(Photos with calibration data)
+ + + + + + +

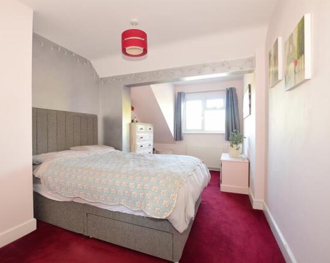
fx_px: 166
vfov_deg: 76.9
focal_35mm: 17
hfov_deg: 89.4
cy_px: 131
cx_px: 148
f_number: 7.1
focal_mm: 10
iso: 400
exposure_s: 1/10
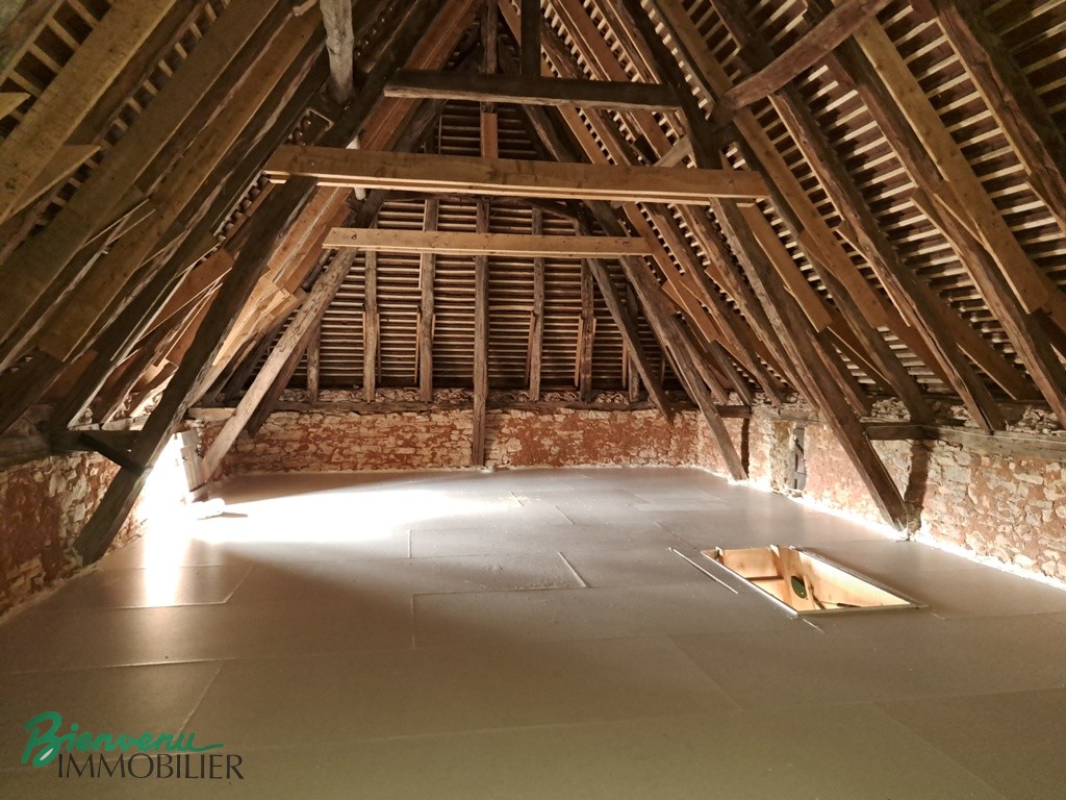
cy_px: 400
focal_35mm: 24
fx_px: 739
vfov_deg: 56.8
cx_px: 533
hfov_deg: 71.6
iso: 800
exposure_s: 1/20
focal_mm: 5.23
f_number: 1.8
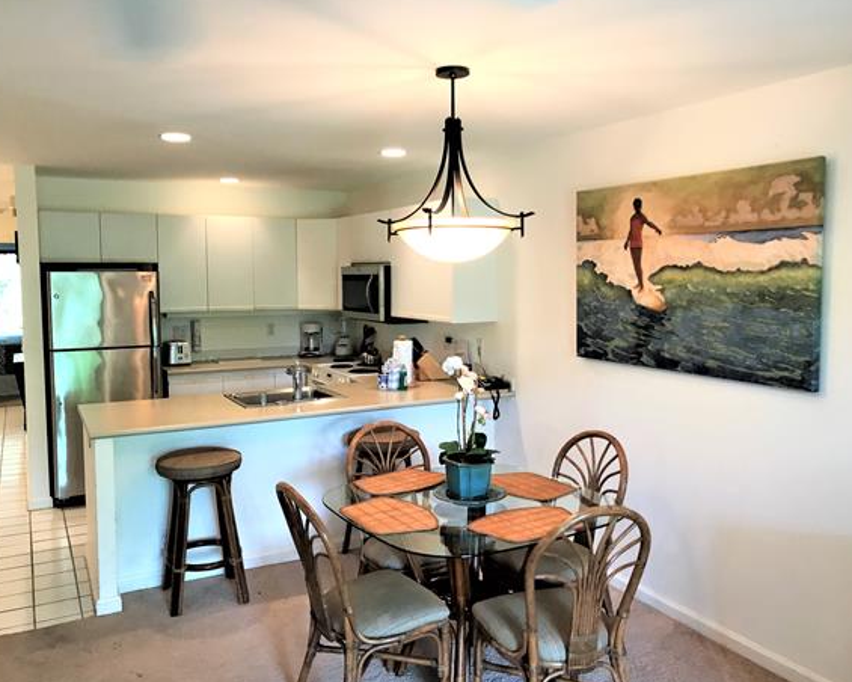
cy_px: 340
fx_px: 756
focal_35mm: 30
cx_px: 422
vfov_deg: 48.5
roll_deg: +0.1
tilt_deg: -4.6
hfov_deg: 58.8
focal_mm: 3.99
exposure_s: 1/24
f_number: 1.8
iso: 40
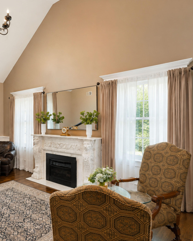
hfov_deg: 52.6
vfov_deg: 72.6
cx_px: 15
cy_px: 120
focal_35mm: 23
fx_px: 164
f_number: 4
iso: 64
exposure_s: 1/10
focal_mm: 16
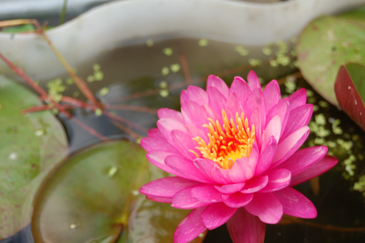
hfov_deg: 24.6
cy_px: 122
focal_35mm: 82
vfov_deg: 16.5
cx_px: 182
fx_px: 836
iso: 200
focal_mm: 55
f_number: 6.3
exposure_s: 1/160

+ + + + + + +

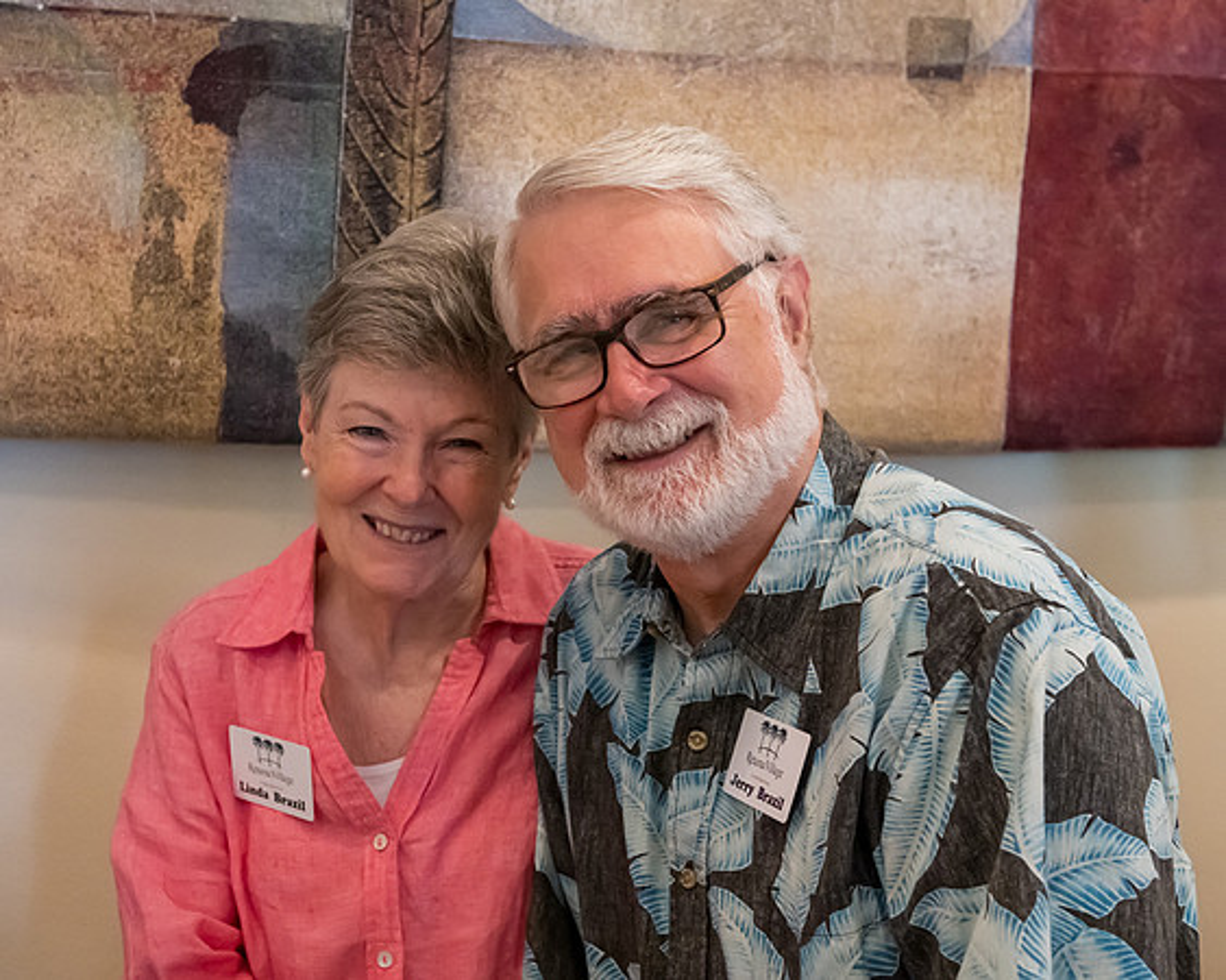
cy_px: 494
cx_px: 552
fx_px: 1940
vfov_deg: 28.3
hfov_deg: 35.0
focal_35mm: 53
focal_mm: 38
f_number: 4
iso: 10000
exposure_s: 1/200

+ + + + + + +

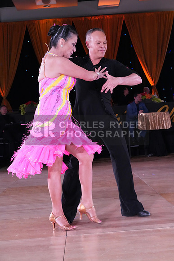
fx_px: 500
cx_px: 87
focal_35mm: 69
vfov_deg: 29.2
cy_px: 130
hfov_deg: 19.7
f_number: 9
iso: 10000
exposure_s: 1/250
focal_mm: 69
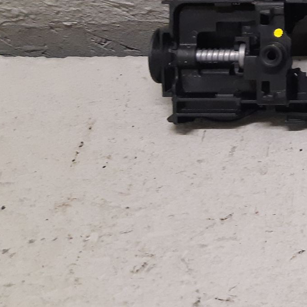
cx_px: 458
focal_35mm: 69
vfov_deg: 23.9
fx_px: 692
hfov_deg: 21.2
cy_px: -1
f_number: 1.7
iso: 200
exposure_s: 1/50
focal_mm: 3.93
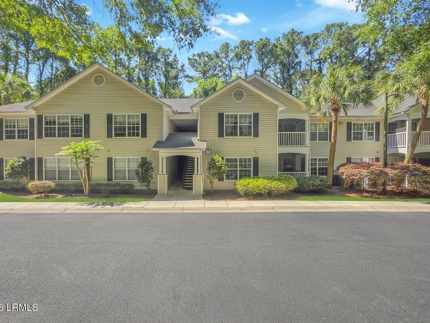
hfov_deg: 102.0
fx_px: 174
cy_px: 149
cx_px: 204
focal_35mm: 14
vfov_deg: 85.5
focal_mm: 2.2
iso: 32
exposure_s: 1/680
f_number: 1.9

+ + + + + + +

> [Job item]:
Exact copy, pictures excluded: every line above from the one containing "exposure_s: 1/24" to the one containing "exposure_s: 1/160", inclusive, and nothing more.

> [Written solution]:
exposure_s: 1/24
f_number: 1.8
iso: 40
hfov_deg: 52.6
vfov_deg: 72.6
cx_px: 15
cy_px: 120
focal_35mm: 23
fx_px: 164
f_number: 4
iso: 64
exposure_s: 1/10
focal_mm: 16
hfov_deg: 24.6
cy_px: 122
focal_35mm: 82
vfov_deg: 16.5
cx_px: 182
fx_px: 836
iso: 200
focal_mm: 55
f_number: 6.3
exposure_s: 1/160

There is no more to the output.